- Born: May 1, 1980 (age 45) Uganda
- Other names: Ritah Wise
- Education: Makerere University
- Organization(s): Art director; founder of Magezi Arts Exhibition Centre
- Known for: Arts administrator, motivational speaker
- Awards: Presidential Golden Medal (2016) by president Museveni for Empowering Youth and Women

= Ritah Namayanja Kivumbi =

Ugandan visual artist

Ritah Namayanja Kivumbi (born May 1, 1980), is a Ugandan blind art director, arts administrator, and motivational speaker. She is the founder and art director of Magezi Arts Exhibition Centre currently located at the Namirembe Guest House in Kampala. In 2016, Namayanja was awarded the presidential golden medal by President Museveni recognizing her efforts in empowering youths and women. She is also known as Ritah Wise.

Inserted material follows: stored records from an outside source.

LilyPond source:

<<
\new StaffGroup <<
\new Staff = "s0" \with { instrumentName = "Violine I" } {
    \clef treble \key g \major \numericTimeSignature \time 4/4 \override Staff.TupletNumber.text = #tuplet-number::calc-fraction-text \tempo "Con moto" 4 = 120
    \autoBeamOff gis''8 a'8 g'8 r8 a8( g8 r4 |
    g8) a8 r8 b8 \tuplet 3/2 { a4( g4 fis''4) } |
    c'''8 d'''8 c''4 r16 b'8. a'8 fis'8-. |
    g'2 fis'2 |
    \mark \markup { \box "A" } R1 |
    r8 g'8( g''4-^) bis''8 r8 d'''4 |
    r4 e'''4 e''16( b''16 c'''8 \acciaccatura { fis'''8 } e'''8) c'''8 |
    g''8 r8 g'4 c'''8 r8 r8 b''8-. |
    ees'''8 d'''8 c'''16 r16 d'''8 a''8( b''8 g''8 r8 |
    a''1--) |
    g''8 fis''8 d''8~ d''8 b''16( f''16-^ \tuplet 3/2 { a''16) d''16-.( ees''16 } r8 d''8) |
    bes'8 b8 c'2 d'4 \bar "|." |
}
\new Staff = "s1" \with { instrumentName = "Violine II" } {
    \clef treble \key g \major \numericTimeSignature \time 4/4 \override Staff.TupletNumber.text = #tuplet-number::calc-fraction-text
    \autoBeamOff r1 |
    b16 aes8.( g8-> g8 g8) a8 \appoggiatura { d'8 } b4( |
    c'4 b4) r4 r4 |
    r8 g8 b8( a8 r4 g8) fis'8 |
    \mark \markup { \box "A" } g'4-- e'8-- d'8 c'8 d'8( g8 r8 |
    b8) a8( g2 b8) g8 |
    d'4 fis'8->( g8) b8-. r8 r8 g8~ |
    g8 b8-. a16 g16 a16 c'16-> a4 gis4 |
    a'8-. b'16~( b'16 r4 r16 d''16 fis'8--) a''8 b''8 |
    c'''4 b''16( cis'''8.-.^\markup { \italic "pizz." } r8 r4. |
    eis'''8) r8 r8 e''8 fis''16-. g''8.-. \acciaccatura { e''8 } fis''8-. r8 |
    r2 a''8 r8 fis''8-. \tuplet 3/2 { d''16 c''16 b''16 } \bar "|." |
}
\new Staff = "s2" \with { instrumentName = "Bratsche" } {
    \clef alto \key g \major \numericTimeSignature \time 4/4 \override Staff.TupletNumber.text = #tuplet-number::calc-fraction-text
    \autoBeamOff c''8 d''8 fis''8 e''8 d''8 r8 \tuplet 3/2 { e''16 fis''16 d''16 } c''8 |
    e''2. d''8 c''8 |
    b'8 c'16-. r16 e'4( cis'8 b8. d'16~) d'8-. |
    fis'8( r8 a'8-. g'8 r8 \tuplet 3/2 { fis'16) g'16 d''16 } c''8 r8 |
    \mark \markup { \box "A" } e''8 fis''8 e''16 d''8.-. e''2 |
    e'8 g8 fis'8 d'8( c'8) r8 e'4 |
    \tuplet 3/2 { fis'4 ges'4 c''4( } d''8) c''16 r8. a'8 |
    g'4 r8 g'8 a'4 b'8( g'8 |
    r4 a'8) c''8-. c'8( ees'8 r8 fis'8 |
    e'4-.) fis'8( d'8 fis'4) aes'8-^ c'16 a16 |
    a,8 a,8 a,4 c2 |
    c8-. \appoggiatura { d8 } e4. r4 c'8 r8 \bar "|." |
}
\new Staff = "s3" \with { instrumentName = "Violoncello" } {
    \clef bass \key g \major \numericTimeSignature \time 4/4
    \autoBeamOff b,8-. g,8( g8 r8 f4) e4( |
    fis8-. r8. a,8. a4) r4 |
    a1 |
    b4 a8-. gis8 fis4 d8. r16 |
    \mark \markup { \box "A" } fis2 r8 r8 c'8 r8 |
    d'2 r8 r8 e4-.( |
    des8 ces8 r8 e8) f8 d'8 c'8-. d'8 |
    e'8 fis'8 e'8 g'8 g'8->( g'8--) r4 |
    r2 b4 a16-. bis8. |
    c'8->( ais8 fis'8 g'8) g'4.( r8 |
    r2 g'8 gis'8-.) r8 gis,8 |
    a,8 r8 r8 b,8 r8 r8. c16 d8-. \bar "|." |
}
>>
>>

== Early life and education ==
Namayanja attended Uganda Martyrs Senior School Namugongo (O-level) and Uganda Martyrs High School, Rubaga (A-level).

She joined Makerere University where she graduated with a Bachelor's degree in Development Studies and later on attained a Master's degree in Ethics and Public Management.

== Career ==
Before Namayanja went blind, she was the administrator of the Makerere University Art Gallery and she organized the Magezi Art Exhibition in September 2008.

In 2008, shortly before Namayinja went blind, she founded the Magezi Arts Gallery. In November 2008, Namayanja developed frequent severe headaches and she became blind a month later, which led to her falling into depression and self-pity for seven years.

In March 2015, she revived the Magezi arts gallery, which deals in various visual artworks and also trains students from various tertiary institutions. In 2016, on International Women's Day, Namayanja was awarded the Presidential Golden Medal by President Museveni recognizing her efforts in empowering youths and women.